Trazar una panorámica de la historia cultural rusa a lo largo del siglo XX representa el toparse con un hecho fenomenal que, en su particularidad, determina prácticamente la totalidad del espectro: el régimen totalitario impuesto en 1917 por los bolcheviques marca más de setenta años de historia en Rusia. Volkov sintetiza en tres consecuencias fatales esta extraordinaria circunstancia: muerte, vidas arruinadas y devastación creativa.

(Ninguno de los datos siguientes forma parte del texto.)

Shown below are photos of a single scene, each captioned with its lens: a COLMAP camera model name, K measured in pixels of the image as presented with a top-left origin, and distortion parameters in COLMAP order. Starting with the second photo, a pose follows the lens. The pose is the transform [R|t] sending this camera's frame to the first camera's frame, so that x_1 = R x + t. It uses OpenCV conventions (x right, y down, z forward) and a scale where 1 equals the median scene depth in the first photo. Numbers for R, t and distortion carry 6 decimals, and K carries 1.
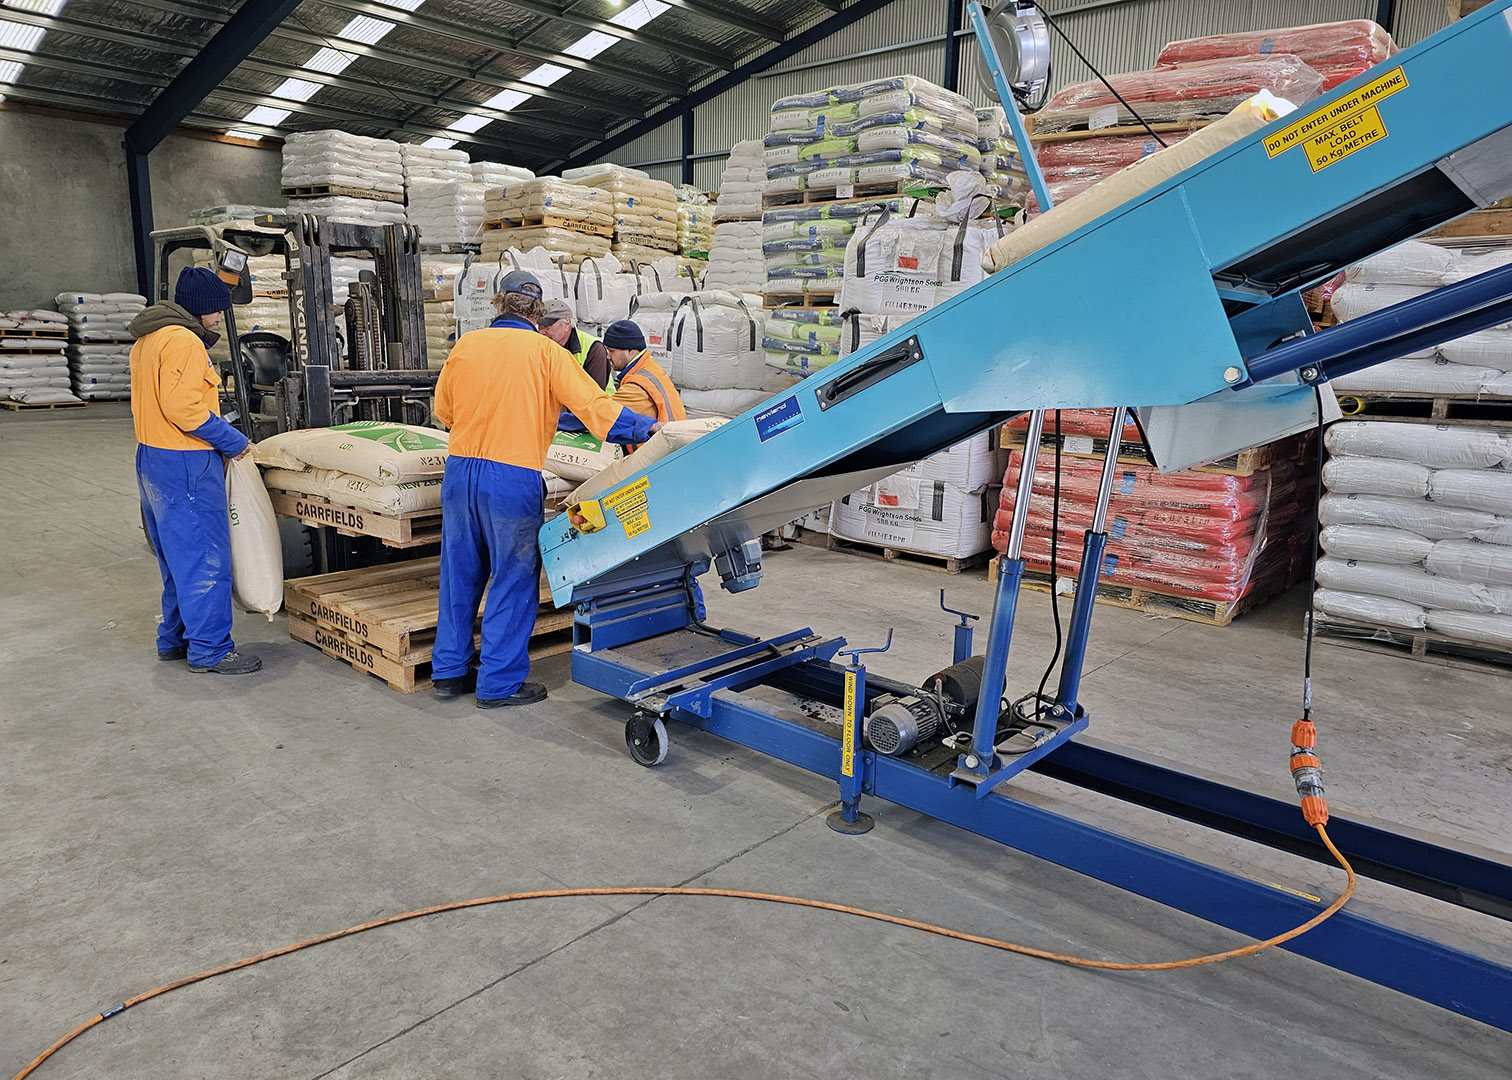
lens RADIAL K [[1002.2, 0, 760.1], [0, 1002.2, 525.9], [0, 0, 1]] dist [0.045690, -0.002896]
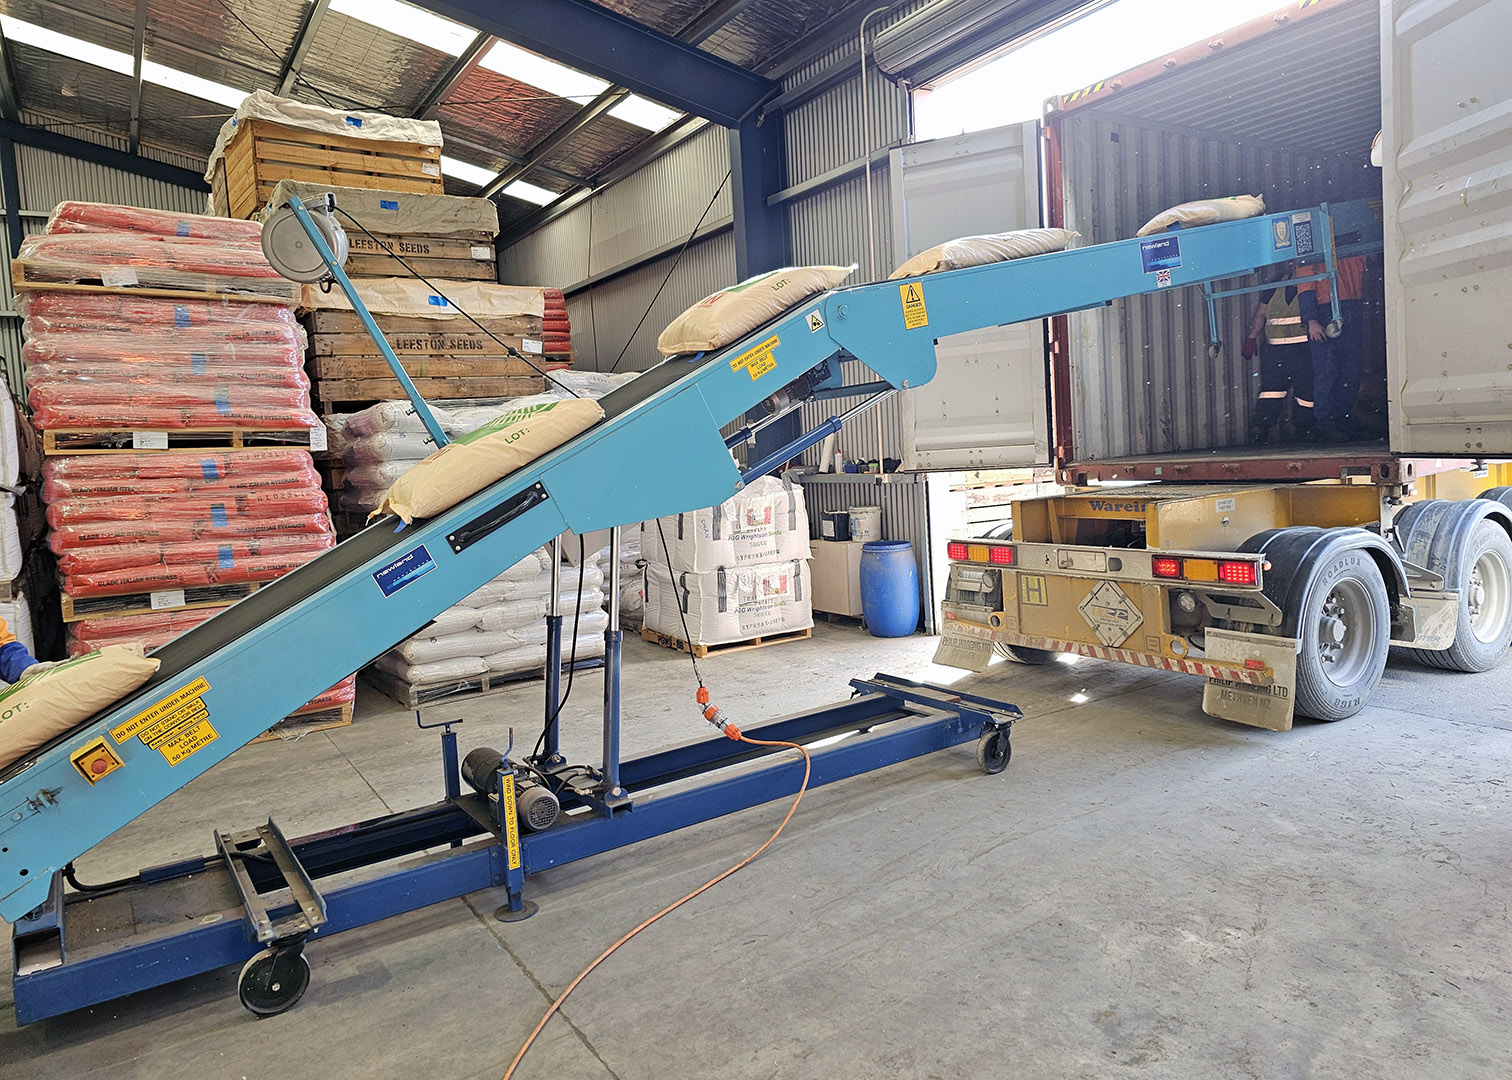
lens RADIAL K [[1000.3, 0, 758.2], [0, 1000.3, 514.0], [0, 0, 1]] dist [0.049173, -0.030348]
pose [[0.266874, -0.104150, 0.958087, -0.884450], [0.242213, 0.969482, 0.037921, -0.113586], [-0.932798, 0.221941, 0.283956, 0.337452]]
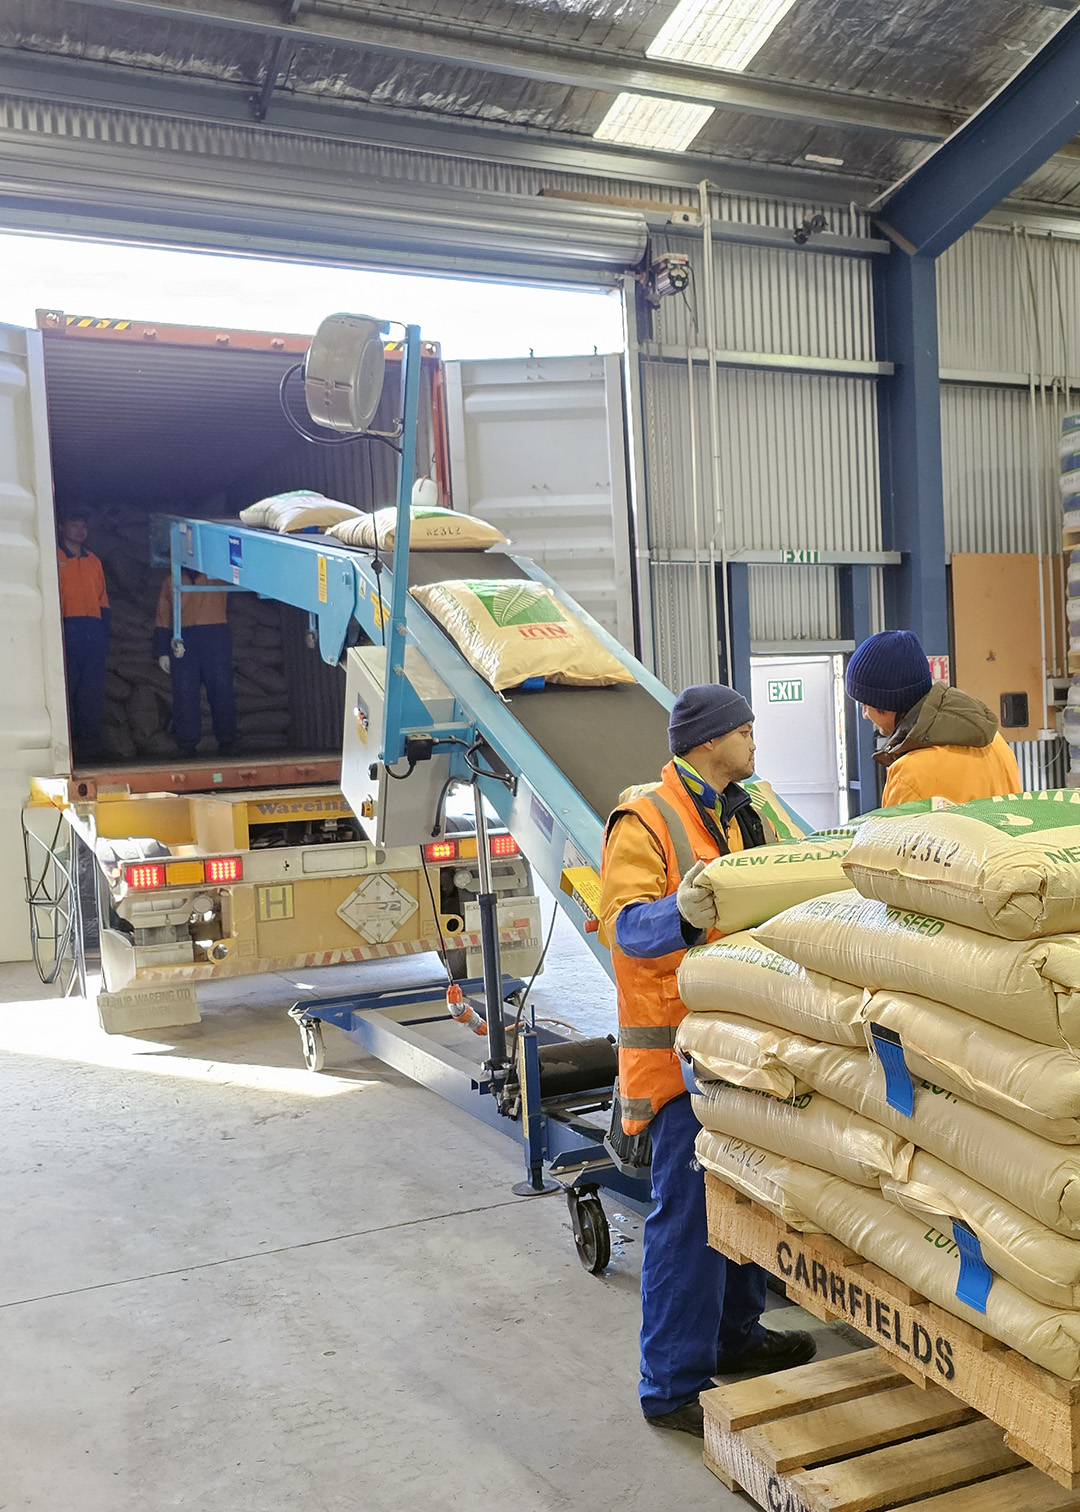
lens RADIAL K [[1353.1, 0, 652.8], [0, 1353.1, 838.0], [0, 0, 1]] dist [0.002575, -0.015329]
pose [[-0.919250, -0.018098, 0.393257, -0.358076], [0.094157, 0.959842, 0.264268, -0.421663], [-0.382248, 0.279956, -0.880631, 2.198684]]
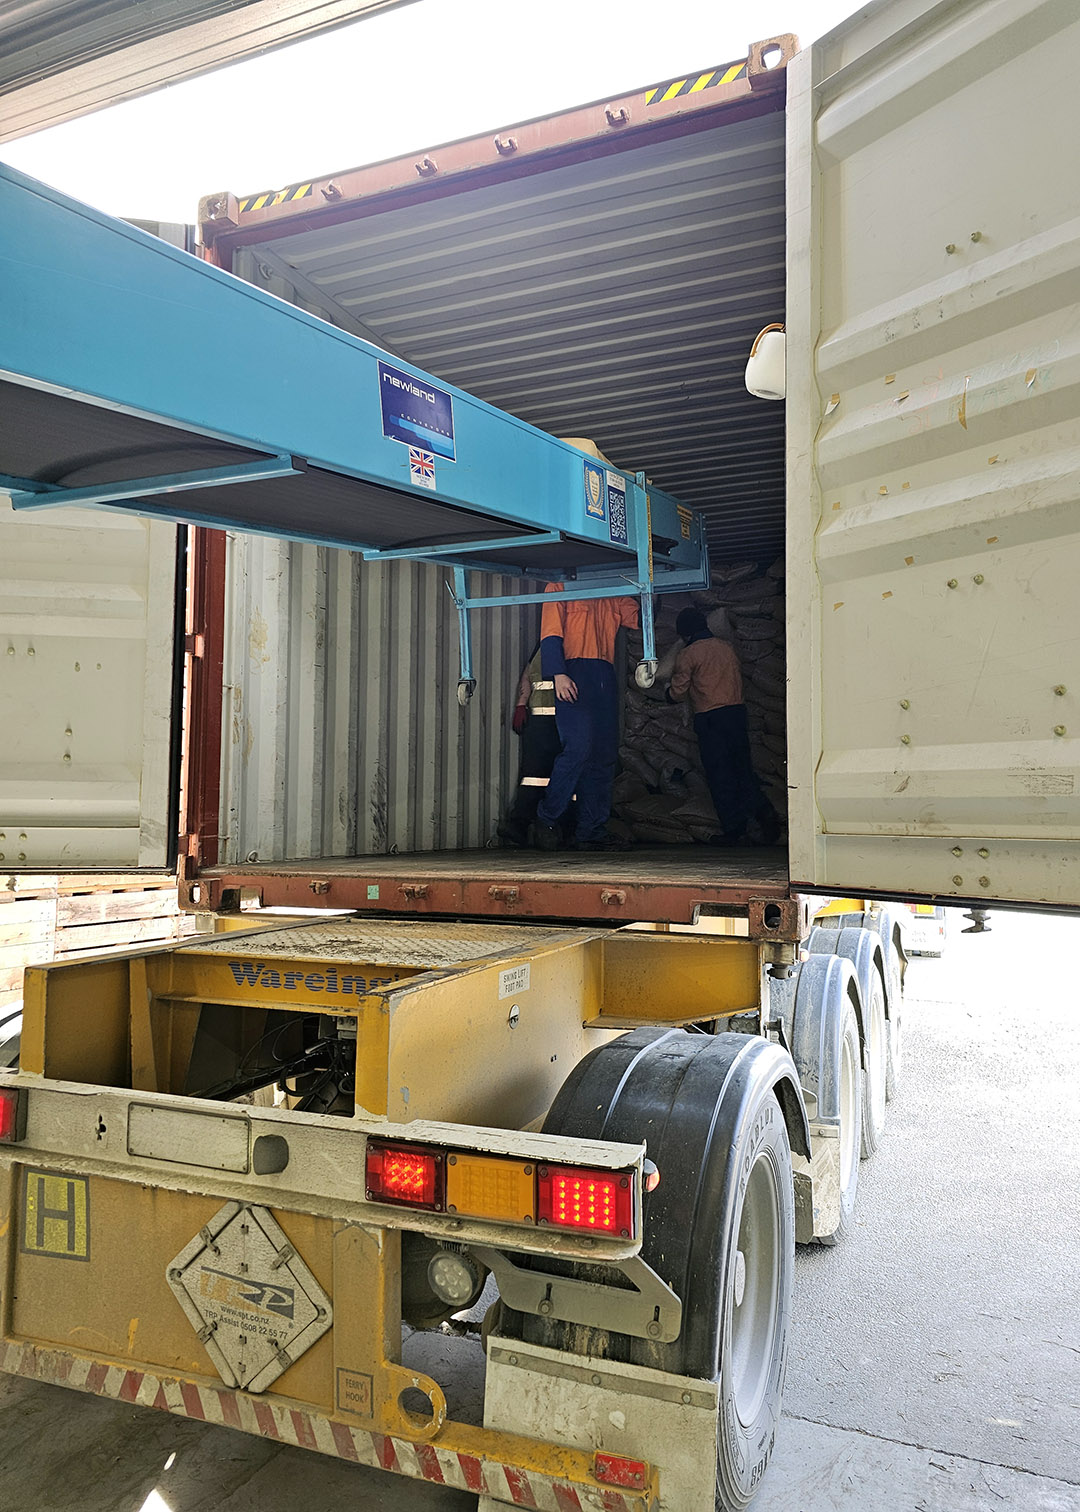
lens RADIAL K [[1023.5, 0, 591.9], [0, 1023.5, 750.0], [0, 0, 1]] dist [0.044063, -0.014958]
pose [[-0.334791, 0.036271, 0.941594, 0.278402], [0.156553, 0.987512, 0.017624, -0.051956], [-0.929196, 0.153310, -0.336289, 0.263480]]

Los escritores e intelectuales no fueron un sector especialmente reprimido por el politburó comunista, pues en la URSS se masacraba toda desobediencia o desafección ideológica sin discriminación alguna. La eliminación física representaba para el artista o el escritor sólo una de las expectativas abiertas, en el supuesto de que su labor no se ajustase a los cánones dictados por las autoridades del régimen, fuera el realismo socialista o cualquier otro patrón estético para mayor gloria de las actuaciones del Partido. Las otras alternativas eran la servidumbre y la entrega a la «causa», fuese por obligación o por devoción.
La propaganda política, en la que los comunistas han sido innovadores y acreditados expertos (dentro y fuera de Rusia), necesitaba de agitadores y de creativos, procedentes, forzosamente, de las filas de la intelligentsia. No es inteligente cortar la mano que escribe los discursos oficiales y populariza la consigna. En correspondencia, la mayoría de los «trabajadores de la cultura» se dejaron tentar por el poder y la prebenda, lo que se traducía, después de todo, en mantenerse con vida o en activo un poco más tiempo que el vecino o compañero de viaje. El resto, fue silencio y exilio. La consecuencia tenebrosa de semejante política cultural totalitaria no logra superarse con facilidad. Antón Chéjov enunció en su día con una sentencia de acero la fatalidad de la cultura (y la sociedad) rusa: «Es difícil expulsar al esclavo que llevamos dentro.» (pág. 319).
Así pues, la obediencia al líder del partido no suponía una garantía de supervivencia. El número de casos de entusiastas publicistas caídos en desgracia por efecto de cambios en la nomenklatura, en personas y tendencias en los despachos del Kremlin o por simple capricho del supremo dirigente resulta abrumador, muchos de los cuales son minuciosamente descritos en el volumen. Los duelos materiales y los pulsos dialécticos que tuvieron lugar, por ejemplo, entre Máximo Gorki y José Stalin, así como, posteriormente, los que mantuvo Alexander Solzhenitsin con Mijaíl Gorbachov y Boris Yeltsin, a fin de fijar el área del dominio a favor del magister o del minister, producen un espectáculo tan patético como demoledor para el verdadero destino de la cultura.
Recientemente, ha saltado a los medios la noticia de que el actual primer ministro de Rusia, Vladimir Putin, antiguo responsable del KGB soviético, ha firmado un acuerdo con la viuda de Solzhenitsin por el cual una versión reducida de Archipiélago Gulag pasará a ser texto de lectura obligatoria en las escuelas del país. Acaso el fatalismo consustancial al alma rusa, y que los bardos nativos han cantado con tanto realismo, esté, al fin y a la postre, más que justificado.